结冷胶由于其优良的稳定性,优越的凝胶性能,良好的配伍性等理化特性以及较高的安全性,在市场中的各个行业领域都得到了广泛的应用,如食品、化工、石油、医药等领域中都有结冷胶的参与应用。目前市场对结冷胶的需求量不断增加,但结冷胶的生产仍然存在一些缺陷,不能满足市场需要,因此提高结冷胶的产量具有一定的市场经济价值,需要进行进一步的深入研究。
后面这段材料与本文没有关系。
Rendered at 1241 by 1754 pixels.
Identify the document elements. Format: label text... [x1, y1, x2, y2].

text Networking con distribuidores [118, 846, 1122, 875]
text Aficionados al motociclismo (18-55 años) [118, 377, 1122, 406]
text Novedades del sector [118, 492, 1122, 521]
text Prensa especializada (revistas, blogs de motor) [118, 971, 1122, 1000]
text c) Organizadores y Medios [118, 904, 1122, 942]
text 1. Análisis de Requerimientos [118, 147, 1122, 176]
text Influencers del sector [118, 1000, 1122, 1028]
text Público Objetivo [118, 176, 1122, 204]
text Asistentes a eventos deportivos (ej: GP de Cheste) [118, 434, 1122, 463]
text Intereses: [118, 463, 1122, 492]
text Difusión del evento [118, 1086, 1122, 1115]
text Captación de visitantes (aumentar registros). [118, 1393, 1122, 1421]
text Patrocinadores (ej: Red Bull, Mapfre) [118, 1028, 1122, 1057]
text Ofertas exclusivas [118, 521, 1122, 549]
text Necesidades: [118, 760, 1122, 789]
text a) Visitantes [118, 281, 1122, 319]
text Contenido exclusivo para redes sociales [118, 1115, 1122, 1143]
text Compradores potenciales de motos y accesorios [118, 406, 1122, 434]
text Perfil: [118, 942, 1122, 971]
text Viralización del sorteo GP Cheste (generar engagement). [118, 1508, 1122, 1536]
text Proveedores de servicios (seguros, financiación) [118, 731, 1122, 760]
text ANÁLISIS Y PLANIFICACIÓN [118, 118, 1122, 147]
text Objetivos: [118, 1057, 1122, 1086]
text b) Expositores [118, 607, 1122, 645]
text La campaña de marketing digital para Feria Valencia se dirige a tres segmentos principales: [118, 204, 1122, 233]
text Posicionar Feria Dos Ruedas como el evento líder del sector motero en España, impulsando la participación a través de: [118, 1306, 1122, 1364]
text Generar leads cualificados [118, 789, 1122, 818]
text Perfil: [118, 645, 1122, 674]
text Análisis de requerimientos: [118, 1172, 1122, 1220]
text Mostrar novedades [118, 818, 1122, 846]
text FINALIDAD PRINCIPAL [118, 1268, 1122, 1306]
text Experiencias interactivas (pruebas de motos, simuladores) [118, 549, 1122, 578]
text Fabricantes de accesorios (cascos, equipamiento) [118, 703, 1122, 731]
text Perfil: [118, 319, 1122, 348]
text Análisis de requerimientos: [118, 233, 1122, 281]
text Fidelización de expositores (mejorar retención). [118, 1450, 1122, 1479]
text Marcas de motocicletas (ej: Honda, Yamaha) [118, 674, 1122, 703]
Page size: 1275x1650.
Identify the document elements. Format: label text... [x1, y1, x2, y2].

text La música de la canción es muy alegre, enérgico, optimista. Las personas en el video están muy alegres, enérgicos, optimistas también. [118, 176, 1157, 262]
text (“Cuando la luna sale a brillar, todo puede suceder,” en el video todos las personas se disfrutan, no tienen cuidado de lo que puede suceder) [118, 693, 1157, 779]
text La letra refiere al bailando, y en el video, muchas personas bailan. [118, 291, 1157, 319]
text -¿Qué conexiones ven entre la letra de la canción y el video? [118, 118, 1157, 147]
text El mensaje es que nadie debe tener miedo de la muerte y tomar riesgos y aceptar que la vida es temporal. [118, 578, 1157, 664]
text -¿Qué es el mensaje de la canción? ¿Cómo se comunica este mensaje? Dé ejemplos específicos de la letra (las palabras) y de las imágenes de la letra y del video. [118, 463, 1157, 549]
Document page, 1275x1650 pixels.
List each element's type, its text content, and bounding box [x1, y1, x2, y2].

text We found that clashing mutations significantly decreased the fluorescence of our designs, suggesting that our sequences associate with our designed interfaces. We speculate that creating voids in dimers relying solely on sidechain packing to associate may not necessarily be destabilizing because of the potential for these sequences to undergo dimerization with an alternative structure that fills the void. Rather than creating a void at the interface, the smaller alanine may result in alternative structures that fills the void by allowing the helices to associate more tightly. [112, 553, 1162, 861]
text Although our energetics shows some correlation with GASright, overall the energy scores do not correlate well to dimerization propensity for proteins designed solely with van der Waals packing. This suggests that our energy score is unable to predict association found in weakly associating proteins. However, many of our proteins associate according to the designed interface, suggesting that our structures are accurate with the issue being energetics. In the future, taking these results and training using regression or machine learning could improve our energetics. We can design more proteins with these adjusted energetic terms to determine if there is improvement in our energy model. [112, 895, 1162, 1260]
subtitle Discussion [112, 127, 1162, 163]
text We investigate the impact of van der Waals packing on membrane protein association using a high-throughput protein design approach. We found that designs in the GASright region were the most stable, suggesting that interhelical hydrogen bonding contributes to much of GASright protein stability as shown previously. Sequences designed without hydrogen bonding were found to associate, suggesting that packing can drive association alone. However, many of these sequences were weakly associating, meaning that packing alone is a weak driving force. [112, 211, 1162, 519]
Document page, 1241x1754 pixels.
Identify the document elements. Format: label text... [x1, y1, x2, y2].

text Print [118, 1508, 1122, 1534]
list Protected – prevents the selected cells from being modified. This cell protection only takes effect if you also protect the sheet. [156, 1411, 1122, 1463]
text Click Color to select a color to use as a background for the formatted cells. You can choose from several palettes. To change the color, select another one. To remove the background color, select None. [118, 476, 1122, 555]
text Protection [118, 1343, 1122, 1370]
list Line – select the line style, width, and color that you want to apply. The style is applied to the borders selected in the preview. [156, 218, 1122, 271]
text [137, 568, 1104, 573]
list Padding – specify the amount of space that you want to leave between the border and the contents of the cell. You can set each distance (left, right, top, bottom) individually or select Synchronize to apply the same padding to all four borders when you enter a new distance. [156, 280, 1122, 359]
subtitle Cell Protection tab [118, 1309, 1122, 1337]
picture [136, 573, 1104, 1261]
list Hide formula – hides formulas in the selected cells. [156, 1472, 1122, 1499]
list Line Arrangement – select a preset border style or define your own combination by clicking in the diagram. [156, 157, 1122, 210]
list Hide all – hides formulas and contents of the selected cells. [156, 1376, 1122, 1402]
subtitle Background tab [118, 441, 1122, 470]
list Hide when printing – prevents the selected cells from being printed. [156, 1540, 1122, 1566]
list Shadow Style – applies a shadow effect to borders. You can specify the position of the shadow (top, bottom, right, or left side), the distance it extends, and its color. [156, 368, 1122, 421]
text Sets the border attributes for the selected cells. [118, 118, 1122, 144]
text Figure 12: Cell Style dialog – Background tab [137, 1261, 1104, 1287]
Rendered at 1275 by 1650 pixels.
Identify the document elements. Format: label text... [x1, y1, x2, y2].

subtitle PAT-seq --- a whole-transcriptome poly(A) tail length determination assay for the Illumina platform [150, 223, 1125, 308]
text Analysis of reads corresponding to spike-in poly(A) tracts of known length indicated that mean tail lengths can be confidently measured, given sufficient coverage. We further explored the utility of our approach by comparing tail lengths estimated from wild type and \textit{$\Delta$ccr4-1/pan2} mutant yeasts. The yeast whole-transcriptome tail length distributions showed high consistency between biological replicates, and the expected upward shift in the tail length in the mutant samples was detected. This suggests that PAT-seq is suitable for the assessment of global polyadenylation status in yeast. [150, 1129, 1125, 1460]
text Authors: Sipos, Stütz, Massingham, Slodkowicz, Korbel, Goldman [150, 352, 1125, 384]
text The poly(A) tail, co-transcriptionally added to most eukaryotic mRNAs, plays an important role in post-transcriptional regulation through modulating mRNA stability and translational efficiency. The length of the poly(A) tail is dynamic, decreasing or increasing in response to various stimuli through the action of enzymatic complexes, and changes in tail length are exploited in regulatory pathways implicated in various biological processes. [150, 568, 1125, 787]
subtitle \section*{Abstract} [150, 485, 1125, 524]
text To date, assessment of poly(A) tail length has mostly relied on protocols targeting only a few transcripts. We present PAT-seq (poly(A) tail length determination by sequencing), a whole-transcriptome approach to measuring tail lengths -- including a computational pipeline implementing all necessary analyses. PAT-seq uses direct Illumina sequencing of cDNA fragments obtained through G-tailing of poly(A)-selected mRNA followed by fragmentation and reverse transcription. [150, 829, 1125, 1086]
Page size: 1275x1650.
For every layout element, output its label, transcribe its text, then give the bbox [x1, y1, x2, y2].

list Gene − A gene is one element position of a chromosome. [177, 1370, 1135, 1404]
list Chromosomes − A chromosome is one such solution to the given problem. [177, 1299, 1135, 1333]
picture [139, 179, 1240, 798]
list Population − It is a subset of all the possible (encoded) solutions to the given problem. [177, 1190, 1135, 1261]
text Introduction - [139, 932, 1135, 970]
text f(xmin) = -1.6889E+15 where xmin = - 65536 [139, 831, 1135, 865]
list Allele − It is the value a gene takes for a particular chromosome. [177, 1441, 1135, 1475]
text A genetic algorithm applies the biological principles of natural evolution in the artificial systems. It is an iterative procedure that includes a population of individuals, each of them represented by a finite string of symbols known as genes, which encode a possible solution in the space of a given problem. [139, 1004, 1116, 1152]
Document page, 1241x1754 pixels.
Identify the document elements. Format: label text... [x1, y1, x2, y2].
为了生产结冷胶,科学家们不断地进行结冷胶生产菌株的筛选,其中少动鞘氨醇单胞菌是最早也是最多的被用于发酵产结冷胶的菌株,人们最开始在伊乐藻中得到该菌株,因此以前又被称作为伊乐假单胞菌。少动鞘氨醇单胞菌能够从各种各样的生物中分离获得,其来源广泛,除了潮湿的植物,还能从动物组织,池水水样,土壤等中获取得到,此菌种性能稳定,能够生产较多结冷胶,因此目前研究员们主要利用少动鞘氨醇单胞菌来进行发酵产结冷胶的研究。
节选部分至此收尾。